The PGA Tour has special language related to gambling in its Player Handbook, mostly about betting on golf. Separately, under the heading “Conduct unbecoming a professional,” the handbook states that a PGA Tour member deemed guilty of such conduct can be fined or suspended from competition. There is no specific language relating to a federal investigation or indictment, but it is up to the discretion of the PGA Tour what constitutes such conduct. Think of it as equivalent to the “morals clause” in athlete endorsement deal contracts these days, which gives brands an out in the event that a sponsored star becomes a P.R. liability.
You can bet that gambling might be something the PGA Tour deems “unbecoming.” (The PGA Tour declined comment for this story.) The stink of gambling tends to raise instant alarm bells to sports governing bodies. Just last week, the NBA began allowing its teams to sell sponsorship patches on player jerseys, but with a select few restrictions, including: no gambling companies. Mickelson is reputed to be an avid sports bettor, but had never been so publicly tied to gambling until now.

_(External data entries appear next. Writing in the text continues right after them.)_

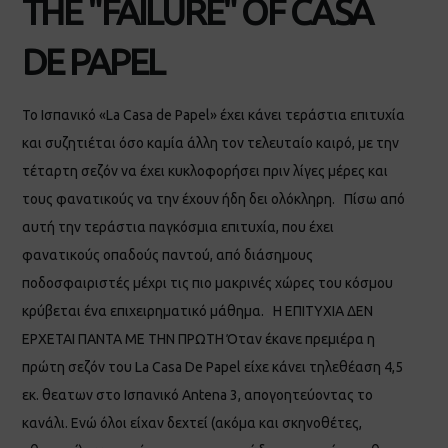
THE "FAILURE" OF CASA
DE PAPEL
Το Ισπανικό «La Casa de Papel» έχει κάνει τεράστια επιτυχία
και συζητιέται όσο καμία άλλη τον τελευταίο καιρό, με την
τέταρτη σεζόν να έχει κυκλοφορήσει πριν λίγες μέρες και
τους φανατικούς να την έχουν ήδη δει ολόκληρη. Πίσω από
αυτή την τεράστια παγκόσμια επιτυχία, που έχει
φανατικούς οπαδούς παντού, από διάσημους
ποδοσφαιριστές μέχρι τις πιο μακρινές χώρες του κόσμου
κρύβεται ένα επιχειρηματικό μάθημα. Η ΕΠΙΤΥΧΙΑ ΔΕΝ
ΕΡΧΕΤΑΙ ΠΑΝΤΑ ΜΕ ΤΗΝ ΠΡΩΤΗ Όταν έκανε πρεμιέρα η
πρώτη σεζόν του La Casa De Papel είχε κάνει τηλεθέαση 4,5
εκ. θεατων στο Ισπανικό Antena 3, απογοητεύοντας το
κανάλι. Ενώ όλοι είχαν δεχτεί (ακόμα και σκηνοθέτες,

Known to golf fans as “Lefty,” Mickelson is one of the most famous golfers alive and one of the winningest golfers currently active on the PGA Tour, with 42 wins including five Majors. He makes an estimated $33 million a year in endorsement money off the green, from sponsors like Callaway, Barclays, KPMG, Rolex, ExxonMobil and Enbrel. Most haven't released statements, but KPMG put one out standing by him, but acknowledging, "We are disappointed by what the SEC announced today."
How will Mickelson's other sponsors react to negative headlines about Mickelson trading on inside stock information to repay a gambling debt? And how will golf react?
Daniel Roberts is a writer at Yahoo Finance, covering sports business and technology.